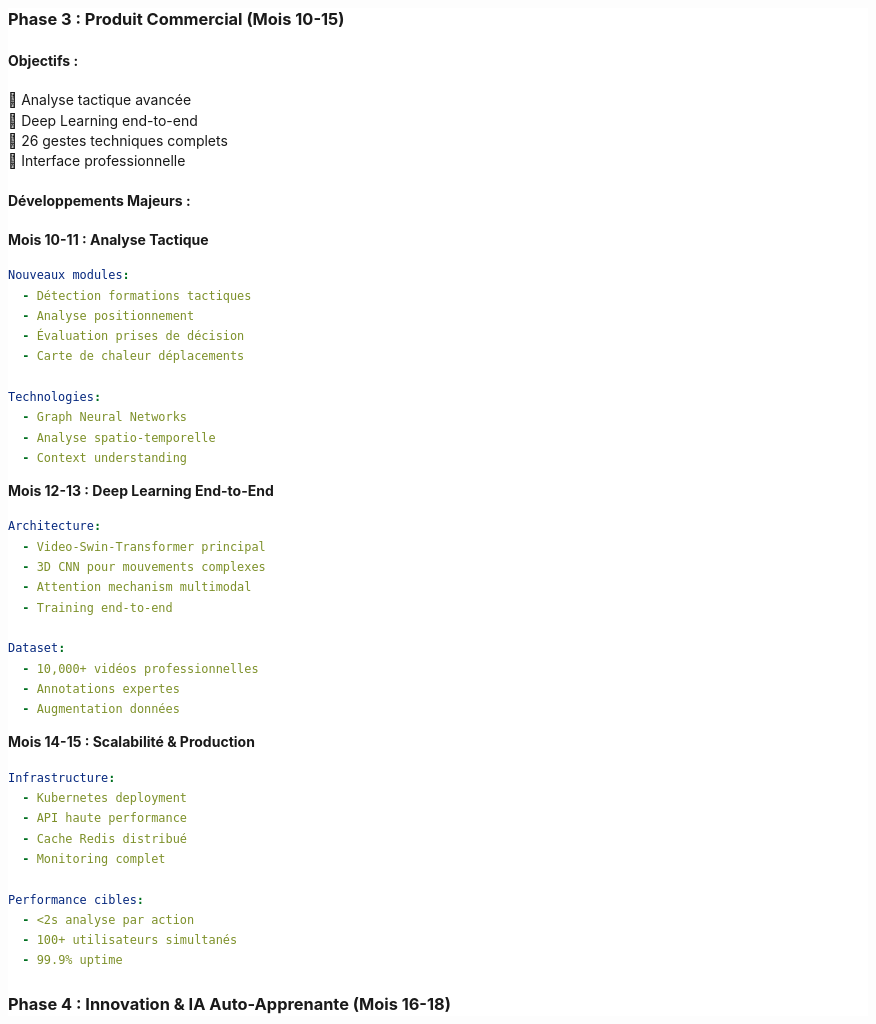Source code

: ### **Phase 3 : Produit Commercial (Mois 10-15)**

#### Objectifs :
🚀 Analyse tactique avancée  
🚀 Deep Learning end-to-end  
🚀 26 gestes techniques complets  
🚀 Interface professionnelle  

#### Développements Majeurs :

**Mois 10-11 : Analyse Tactique**
```yaml
Nouveaux modules:
  - Détection formations tactiques
  - Analyse positionnement
  - Évaluation prises de décision
  - Carte de chaleur déplacements

Technologies:
  - Graph Neural Networks
  - Analyse spatio-temporelle
  - Context understanding
```

**Mois 12-13 : Deep Learning End-to-End**
```yaml
Architecture:
  - Video-Swin-Transformer principal
  - 3D CNN pour mouvements complexes
  - Attention mechanism multimodal
  - Training end-to-end

Dataset:
  - 10,000+ vidéos professionnelles
  - Annotations expertes
  - Augmentation données
```

**Mois 14-15 : Scalabilité & Production**
```yaml
Infrastructure:
  - Kubernetes deployment
  - API haute performance
  - Cache Redis distribué
  - Monitoring complet

Performance cibles:
  - <2s analyse par action
  - 100+ utilisateurs simultanés
  - 99.9% uptime
```

### **Phase 4 : Innovation & IA Auto-Apprenante (Mois 16-18)**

○ ○ ○

*PROBLEM DETAILS*:
From the entries above, copy each line that holds "Phase".

*TASK RESPONSE*:
: ### **Phase 3 : Produit Commercial (Mois 10-15)**
### **Phase 4 : Innovation & IA Auto-Apprenante (Mois 16-18)**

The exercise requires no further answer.